League staff updated LPC members Oct. 20 on a multi-year effort to define methodology for Transportation Utility Fee (TUF) studies, reporting progress after a recent meeting with one major stakeholder and announcing that legislative research and general counsel were drafting formal language.
Why it matters: Utah cities lack a uniform statutory methodology for TUF studies. A clearer, shared methodology could reduce disputes, standardize appeals and provide greater predictability for developers and property owners. The League described the work as a multi-year effort intended to provide parameters for traffic-based assessments rather than using property-tax proxies.
Details from the update
- Stakeholder engagement: Staff said they recently met with a major stakeholder — identified in the meeting as the Church of Jesus Christ of Latter-day Saints — and refined language to ensure any TUF approach would avoid affecting property-tax-exempt status for religious institutions.
- Proposed methodology: While the existing code does not prescribe study methods, League staff said the proposal would emphasize traffic counts and trip-generation data by reuse/land-use category and include an appeals process similar to other city-code appeal mechanisms.

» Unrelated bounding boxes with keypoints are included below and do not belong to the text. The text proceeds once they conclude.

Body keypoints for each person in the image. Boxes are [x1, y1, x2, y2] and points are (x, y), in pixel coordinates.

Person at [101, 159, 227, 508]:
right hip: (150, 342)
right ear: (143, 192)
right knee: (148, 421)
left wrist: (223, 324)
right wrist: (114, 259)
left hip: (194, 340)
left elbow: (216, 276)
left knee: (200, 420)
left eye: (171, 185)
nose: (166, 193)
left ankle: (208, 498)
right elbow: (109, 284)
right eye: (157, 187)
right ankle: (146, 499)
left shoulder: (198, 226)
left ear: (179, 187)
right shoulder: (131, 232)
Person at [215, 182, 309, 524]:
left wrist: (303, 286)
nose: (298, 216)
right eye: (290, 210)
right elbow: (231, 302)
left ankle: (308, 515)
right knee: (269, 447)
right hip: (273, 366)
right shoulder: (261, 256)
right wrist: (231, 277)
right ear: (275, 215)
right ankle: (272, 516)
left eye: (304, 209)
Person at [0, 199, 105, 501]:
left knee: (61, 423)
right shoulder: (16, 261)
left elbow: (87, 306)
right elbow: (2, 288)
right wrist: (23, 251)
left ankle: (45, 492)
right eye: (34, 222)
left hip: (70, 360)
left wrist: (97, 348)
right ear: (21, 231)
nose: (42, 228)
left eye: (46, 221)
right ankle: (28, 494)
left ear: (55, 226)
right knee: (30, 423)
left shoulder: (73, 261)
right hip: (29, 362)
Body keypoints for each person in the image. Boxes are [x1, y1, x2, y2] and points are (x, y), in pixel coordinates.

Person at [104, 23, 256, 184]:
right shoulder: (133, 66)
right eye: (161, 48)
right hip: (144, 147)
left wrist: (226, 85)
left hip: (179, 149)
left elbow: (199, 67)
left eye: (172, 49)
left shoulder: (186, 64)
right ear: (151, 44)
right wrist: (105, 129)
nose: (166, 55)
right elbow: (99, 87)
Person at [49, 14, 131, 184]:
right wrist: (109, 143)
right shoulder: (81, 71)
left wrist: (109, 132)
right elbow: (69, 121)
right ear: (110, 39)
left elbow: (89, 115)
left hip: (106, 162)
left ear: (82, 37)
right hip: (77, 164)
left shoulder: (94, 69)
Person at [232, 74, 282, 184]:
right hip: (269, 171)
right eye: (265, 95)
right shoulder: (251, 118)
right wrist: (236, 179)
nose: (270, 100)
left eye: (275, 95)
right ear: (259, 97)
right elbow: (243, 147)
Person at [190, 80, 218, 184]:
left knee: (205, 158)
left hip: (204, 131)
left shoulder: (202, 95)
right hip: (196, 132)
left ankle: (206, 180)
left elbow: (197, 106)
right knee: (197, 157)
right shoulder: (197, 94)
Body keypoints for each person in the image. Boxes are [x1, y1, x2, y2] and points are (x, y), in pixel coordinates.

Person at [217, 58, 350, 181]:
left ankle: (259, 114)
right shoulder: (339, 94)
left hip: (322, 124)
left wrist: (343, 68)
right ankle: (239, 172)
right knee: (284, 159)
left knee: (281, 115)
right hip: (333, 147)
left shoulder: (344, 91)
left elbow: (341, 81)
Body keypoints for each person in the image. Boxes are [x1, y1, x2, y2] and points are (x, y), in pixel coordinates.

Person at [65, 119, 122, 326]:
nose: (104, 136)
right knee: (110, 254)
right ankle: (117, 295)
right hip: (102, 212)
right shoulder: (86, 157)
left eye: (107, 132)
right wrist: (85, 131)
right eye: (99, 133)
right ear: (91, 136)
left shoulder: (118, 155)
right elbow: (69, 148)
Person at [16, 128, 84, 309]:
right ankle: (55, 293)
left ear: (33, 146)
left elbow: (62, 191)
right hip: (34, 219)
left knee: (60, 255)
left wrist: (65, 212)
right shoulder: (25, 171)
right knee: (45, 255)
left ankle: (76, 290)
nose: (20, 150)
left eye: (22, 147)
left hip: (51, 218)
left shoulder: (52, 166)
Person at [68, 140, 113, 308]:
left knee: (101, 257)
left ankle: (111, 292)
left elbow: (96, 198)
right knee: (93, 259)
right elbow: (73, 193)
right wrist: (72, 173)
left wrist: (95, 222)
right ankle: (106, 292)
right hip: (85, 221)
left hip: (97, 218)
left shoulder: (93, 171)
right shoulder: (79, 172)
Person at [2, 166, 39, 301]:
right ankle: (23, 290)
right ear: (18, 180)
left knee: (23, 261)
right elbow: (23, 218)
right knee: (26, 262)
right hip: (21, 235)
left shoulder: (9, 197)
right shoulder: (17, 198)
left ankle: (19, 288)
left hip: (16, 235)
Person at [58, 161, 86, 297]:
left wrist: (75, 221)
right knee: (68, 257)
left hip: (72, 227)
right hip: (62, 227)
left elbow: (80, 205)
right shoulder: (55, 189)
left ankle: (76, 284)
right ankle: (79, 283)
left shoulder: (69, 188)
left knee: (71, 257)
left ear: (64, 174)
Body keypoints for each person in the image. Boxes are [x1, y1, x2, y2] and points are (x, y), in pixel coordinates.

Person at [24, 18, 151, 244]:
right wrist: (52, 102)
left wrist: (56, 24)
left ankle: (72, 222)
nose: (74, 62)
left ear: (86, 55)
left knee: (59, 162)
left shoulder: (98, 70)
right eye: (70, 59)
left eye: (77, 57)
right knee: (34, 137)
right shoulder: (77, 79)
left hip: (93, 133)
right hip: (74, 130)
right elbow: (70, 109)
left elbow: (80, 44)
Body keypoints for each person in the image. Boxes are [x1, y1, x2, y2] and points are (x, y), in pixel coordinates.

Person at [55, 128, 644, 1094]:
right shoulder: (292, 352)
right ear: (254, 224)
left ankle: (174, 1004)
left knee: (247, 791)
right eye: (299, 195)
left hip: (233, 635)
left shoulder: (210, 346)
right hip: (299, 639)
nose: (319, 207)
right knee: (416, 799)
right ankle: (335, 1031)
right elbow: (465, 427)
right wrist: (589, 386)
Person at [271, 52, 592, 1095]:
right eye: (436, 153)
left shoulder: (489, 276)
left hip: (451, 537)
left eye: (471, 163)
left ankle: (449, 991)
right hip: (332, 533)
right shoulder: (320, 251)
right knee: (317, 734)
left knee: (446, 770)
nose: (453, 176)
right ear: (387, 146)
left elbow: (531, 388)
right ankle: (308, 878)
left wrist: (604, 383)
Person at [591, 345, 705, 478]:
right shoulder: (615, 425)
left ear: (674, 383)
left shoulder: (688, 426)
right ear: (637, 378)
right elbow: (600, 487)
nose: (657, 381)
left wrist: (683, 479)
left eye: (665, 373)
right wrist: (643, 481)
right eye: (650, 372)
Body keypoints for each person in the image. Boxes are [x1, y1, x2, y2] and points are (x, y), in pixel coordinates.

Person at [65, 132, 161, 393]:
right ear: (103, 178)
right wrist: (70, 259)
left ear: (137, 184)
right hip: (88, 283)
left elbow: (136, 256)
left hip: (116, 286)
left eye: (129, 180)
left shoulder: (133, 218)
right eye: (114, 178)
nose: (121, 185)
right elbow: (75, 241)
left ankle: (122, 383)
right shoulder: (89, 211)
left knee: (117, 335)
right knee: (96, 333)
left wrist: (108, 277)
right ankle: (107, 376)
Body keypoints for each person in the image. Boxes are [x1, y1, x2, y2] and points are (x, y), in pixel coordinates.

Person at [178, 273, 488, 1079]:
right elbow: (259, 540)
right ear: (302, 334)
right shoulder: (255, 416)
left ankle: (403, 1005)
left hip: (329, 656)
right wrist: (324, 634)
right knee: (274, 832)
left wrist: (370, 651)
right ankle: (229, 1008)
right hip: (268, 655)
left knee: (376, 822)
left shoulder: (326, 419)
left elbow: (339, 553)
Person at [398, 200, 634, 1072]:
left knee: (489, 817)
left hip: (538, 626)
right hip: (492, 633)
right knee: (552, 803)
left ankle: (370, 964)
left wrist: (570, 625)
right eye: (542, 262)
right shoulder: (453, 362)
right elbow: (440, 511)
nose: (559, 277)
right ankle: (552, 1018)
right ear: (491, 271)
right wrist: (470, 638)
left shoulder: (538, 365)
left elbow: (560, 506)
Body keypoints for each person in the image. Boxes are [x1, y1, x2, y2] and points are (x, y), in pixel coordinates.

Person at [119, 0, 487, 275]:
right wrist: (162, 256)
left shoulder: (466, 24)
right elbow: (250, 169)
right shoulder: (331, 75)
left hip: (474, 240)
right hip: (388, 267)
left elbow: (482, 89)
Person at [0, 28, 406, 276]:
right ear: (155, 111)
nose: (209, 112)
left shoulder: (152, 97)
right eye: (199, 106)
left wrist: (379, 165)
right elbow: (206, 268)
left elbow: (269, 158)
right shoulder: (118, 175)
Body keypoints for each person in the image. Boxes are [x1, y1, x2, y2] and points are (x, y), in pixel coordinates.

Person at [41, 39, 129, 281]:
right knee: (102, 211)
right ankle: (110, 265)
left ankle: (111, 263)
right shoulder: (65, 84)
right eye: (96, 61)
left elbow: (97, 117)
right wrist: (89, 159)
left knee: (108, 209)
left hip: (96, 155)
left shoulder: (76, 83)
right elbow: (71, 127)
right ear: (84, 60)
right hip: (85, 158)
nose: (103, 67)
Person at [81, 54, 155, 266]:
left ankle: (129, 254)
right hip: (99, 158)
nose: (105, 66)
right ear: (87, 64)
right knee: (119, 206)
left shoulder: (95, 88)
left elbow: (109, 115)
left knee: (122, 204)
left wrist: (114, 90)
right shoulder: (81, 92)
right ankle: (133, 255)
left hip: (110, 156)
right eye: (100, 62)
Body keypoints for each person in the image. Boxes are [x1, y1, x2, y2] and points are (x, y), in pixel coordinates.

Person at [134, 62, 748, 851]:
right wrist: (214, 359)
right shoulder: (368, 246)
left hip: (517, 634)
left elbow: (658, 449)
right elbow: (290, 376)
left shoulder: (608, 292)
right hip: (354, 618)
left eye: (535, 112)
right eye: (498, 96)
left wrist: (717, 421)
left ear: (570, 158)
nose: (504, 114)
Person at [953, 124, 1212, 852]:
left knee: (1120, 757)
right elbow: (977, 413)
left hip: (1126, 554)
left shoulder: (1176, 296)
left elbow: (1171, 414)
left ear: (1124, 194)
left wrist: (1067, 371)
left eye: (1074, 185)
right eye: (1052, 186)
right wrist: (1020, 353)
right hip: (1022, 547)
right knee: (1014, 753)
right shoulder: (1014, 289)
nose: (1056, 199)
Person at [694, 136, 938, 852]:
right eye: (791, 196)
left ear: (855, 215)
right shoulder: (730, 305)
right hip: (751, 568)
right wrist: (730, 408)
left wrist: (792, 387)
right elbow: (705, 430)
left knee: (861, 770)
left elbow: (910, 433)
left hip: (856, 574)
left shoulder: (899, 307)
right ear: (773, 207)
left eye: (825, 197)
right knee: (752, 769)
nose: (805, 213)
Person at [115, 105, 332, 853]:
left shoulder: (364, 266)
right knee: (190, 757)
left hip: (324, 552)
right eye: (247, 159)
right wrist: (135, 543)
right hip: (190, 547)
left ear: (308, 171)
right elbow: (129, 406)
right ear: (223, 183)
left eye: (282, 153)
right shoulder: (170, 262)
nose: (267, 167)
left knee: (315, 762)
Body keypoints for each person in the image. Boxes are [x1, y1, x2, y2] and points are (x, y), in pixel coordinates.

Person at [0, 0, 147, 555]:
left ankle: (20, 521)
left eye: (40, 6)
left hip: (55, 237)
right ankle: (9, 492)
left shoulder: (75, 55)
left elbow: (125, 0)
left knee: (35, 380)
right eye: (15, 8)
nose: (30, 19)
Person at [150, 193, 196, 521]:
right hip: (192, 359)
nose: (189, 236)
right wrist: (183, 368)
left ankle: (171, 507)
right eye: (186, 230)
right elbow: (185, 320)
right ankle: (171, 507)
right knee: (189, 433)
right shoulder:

- Next steps: Legislative research and general counsel are drafting model language; staff expect to circulate it to the LPC in the coming weeks for review.
What officials said
Justin (League staff) thanked working-group members for their time and said the effort has been ongoing for roughly two years. "We're seeing some light at the end of the TUF tunnel," he said, noting additional work remains to produce a legal draft.
Ending
Staff will circulate drafted language when available and bring the item back to LPC for review; members were urged to share local experiences with TUF methodologies to inform the appeals and category definitions.